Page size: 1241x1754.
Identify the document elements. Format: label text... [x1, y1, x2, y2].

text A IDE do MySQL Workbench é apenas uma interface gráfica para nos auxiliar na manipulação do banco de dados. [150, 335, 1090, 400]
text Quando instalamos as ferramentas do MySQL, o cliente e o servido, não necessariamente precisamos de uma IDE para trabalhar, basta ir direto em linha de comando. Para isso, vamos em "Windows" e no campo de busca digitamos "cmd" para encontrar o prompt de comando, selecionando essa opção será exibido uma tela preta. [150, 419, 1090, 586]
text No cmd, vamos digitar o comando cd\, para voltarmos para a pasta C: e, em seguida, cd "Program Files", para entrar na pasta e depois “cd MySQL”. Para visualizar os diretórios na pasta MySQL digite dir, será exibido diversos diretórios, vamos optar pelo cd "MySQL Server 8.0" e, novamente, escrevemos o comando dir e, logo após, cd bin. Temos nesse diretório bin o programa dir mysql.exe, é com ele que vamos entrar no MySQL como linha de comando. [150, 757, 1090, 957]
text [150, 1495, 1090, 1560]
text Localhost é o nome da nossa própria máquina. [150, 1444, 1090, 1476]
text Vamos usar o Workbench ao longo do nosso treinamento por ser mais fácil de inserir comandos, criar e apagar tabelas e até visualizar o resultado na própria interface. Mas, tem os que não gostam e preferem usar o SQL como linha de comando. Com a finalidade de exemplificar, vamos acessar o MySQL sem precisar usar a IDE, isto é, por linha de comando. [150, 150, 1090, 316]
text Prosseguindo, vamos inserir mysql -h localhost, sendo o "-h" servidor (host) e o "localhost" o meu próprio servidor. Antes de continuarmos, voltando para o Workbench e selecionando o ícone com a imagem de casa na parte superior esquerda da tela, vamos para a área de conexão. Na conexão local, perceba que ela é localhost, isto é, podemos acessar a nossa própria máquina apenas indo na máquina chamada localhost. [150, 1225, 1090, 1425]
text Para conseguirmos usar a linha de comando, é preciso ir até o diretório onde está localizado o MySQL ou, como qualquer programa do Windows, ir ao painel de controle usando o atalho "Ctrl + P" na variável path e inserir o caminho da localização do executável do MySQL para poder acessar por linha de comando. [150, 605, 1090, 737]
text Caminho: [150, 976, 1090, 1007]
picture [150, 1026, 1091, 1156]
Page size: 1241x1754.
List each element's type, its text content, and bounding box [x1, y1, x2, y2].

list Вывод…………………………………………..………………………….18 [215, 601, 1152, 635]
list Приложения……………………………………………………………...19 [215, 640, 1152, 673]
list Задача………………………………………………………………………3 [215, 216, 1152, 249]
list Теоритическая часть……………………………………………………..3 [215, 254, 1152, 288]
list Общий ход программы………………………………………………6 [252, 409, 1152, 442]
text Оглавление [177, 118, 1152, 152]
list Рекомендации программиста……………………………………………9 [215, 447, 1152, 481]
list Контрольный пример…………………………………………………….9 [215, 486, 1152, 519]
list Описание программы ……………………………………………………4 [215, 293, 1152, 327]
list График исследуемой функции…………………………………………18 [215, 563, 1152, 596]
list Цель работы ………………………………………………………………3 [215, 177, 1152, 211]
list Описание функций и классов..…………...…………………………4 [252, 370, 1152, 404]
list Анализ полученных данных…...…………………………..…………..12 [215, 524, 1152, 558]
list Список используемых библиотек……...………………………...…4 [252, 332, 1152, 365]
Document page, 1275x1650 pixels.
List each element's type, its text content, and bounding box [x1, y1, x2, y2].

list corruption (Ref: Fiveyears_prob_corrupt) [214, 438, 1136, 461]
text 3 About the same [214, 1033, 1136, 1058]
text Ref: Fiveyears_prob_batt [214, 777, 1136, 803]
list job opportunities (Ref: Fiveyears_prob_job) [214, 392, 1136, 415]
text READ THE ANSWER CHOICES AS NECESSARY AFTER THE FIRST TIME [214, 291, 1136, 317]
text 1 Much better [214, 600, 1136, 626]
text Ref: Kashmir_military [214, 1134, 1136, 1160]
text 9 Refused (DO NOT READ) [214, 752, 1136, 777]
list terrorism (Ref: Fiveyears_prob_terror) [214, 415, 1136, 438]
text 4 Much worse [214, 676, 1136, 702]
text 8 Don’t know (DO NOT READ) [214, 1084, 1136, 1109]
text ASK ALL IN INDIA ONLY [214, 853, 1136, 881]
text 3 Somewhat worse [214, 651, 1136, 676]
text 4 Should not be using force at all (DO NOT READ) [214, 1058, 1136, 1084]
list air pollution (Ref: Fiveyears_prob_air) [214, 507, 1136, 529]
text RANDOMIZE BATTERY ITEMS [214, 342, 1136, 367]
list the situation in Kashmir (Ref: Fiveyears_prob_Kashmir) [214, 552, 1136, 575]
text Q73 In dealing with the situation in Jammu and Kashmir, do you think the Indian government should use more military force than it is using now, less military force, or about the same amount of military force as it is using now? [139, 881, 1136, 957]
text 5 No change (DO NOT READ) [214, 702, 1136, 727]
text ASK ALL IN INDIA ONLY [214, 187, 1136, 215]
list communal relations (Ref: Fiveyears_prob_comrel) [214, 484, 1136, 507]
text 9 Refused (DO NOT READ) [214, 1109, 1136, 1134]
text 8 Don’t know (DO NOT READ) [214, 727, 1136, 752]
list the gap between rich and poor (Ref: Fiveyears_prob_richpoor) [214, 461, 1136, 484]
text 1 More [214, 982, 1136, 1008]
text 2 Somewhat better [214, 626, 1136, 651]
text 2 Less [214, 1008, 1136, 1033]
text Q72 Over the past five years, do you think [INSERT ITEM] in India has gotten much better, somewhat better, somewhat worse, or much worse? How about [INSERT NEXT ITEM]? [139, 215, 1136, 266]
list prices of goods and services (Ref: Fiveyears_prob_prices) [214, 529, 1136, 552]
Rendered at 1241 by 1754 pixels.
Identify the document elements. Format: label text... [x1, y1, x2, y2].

_Activity:_
Each line of the material above is to be retyped verbatim.

_Solution below:_
Page size: 1241x1754.
Identify the document elements. Format: label text... [x1, y1, x2, y2].

text A IDE do MySQL Workbench é apenas uma interface gráfica para nos auxiliar na manipulação do banco de dados. [150, 335, 1090, 400]
text Quando instalamos as ferramentas do MySQL, o cliente e o servido, não necessariamente precisamos de uma IDE para trabalhar, basta ir direto em linha de comando. Para isso, vamos em "Windows" e no campo de busca digitamos "cmd" para encontrar o prompt de comando, selecionando essa opção será exibido uma tela preta. [150, 419, 1090, 586]
text No cmd, vamos digitar o comando cd\, para voltarmos para a pasta C: e, em seguida, cd "Program Files", para entrar na pasta e depois “cd MySQL”. Para visualizar os diretórios na pasta MySQL digite dir, será exibido diversos diretórios, vamos optar pelo cd "MySQL Server 8.0" e, novamente, escrevemos o comando dir e, logo após, cd bin. Temos nesse diretório bin o programa dir mysql.exe, é com ele que vamos entrar no MySQL como linha de comando. [150, 757, 1090, 957]
text [150, 1495, 1090, 1560]
text Localhost é o nome da nossa própria máquina. [150, 1444, 1090, 1476]
text Vamos usar o Workbench ao longo do nosso treinamento por ser mais fácil de inserir comandos, criar e apagar tabelas e até visualizar o resultado na própria interface. Mas, tem os que não gostam e preferem usar o SQL como linha de comando. Com a finalidade de exemplificar, vamos acessar o MySQL sem precisar usar a IDE, isto é, por linha de comando. [150, 150, 1090, 316]
text Prosseguindo, vamos inserir mysql -h localhost, sendo o "-h" servidor (host) e o "localhost" o meu próprio servidor. Antes de continuarmos, voltando para o Workbench e selecionando o ícone com a imagem de casa na parte superior esquerda da tela, vamos para a área de conexão. Na conexão local, perceba que ela é localhost, isto é, podemos acessar a nossa própria máquina apenas indo na máquina chamada localhost. [150, 1225, 1090, 1425]
text Para conseguirmos usar a linha de comando, é preciso ir até o diretório onde está localizado o MySQL ou, como qualquer programa do Windows, ir ao painel de controle usando o atalho "Ctrl + P" na variável path e inserir o caminho da localização do executável do MySQL para poder acessar por linha de comando. [150, 605, 1090, 737]
text Caminho: [150, 976, 1090, 1007]
picture [150, 1026, 1091, 1156]
Page size: 1241x1754.
List each element's type, its text content, and bounding box [x1, y1, x2, y2].

list Вывод…………………………………………..………………………….18 [215, 601, 1152, 635]
list Приложения……………………………………………………………...19 [215, 640, 1152, 673]
list Задача………………………………………………………………………3 [215, 216, 1152, 249]
list Теоритическая часть……………………………………………………..3 [215, 254, 1152, 288]
list Общий ход программы………………………………………………6 [252, 409, 1152, 442]
text Оглавление [177, 118, 1152, 152]
list Рекомендации программиста……………………………………………9 [215, 447, 1152, 481]
list Контрольный пример…………………………………………………….9 [215, 486, 1152, 519]
list Описание программы ……………………………………………………4 [215, 293, 1152, 327]
list График исследуемой функции…………………………………………18 [215, 563, 1152, 596]
list Цель работы ………………………………………………………………3 [215, 177, 1152, 211]
list Описание функций и классов..…………...…………………………4 [252, 370, 1152, 404]
list Анализ полученных данных…...…………………………..…………..12 [215, 524, 1152, 558]
list Список используемых библиотек……...………………………...…4 [252, 332, 1152, 365]
Document page, 1275x1650 pixels.
List each element's type, its text content, and bounding box [x1, y1, x2, y2].

list corruption (Ref: Fiveyears_prob_corrupt) [214, 438, 1136, 461]
text 3 About the same [214, 1033, 1136, 1058]
text Ref: Fiveyears_prob_batt [214, 777, 1136, 803]
list job opportunities (Ref: Fiveyears_prob_job) [214, 392, 1136, 415]
text READ THE ANSWER CHOICES AS NECESSARY AFTER THE FIRST TIME [214, 291, 1136, 317]
text 1 Much better [214, 600, 1136, 626]
text Ref: Kashmir_military [214, 1134, 1136, 1160]
text 9 Refused (DO NOT READ) [214, 752, 1136, 777]
list terrorism (Ref: Fiveyears_prob_terror) [214, 415, 1136, 438]
text 4 Much worse [214, 676, 1136, 702]
text 8 Don’t know (DO NOT READ) [214, 1084, 1136, 1109]
text ASK ALL IN INDIA ONLY [214, 853, 1136, 881]
text 3 Somewhat worse [214, 651, 1136, 676]
text 4 Should not be using force at all (DO NOT READ) [214, 1058, 1136, 1084]
list air pollution (Ref: Fiveyears_prob_air) [214, 507, 1136, 529]
text RANDOMIZE BATTERY ITEMS [214, 342, 1136, 367]
list the situation in Kashmir (Ref: Fiveyears_prob_Kashmir) [214, 552, 1136, 575]
text Q73 In dealing with the situation in Jammu and Kashmir, do you think the Indian government should use more military force than it is using now, less military force, or about the same amount of military force as it is using now? [139, 881, 1136, 957]
text 5 No change (DO NOT READ) [214, 702, 1136, 727]
text ASK ALL IN INDIA ONLY [214, 187, 1136, 215]
list communal relations (Ref: Fiveyears_prob_comrel) [214, 484, 1136, 507]
text 9 Refused (DO NOT READ) [214, 1109, 1136, 1134]
text 8 Don’t know (DO NOT READ) [214, 727, 1136, 752]
list the gap between rich and poor (Ref: Fiveyears_prob_richpoor) [214, 461, 1136, 484]
text 1 More [214, 982, 1136, 1008]
text 2 Somewhat better [214, 626, 1136, 651]
text 2 Less [214, 1008, 1136, 1033]
text Q72 Over the past five years, do you think [INSERT ITEM] in India has gotten much better, somewhat better, somewhat worse, or much worse? How about [INSERT NEXT ITEM]? [139, 215, 1136, 266]
list prices of goods and services (Ref: Fiveyears_prob_prices) [214, 529, 1136, 552]
Rendered at 1241 by 1754 pixels.
Identify the document elements. Format: label text... [x1, y1, x2, y2].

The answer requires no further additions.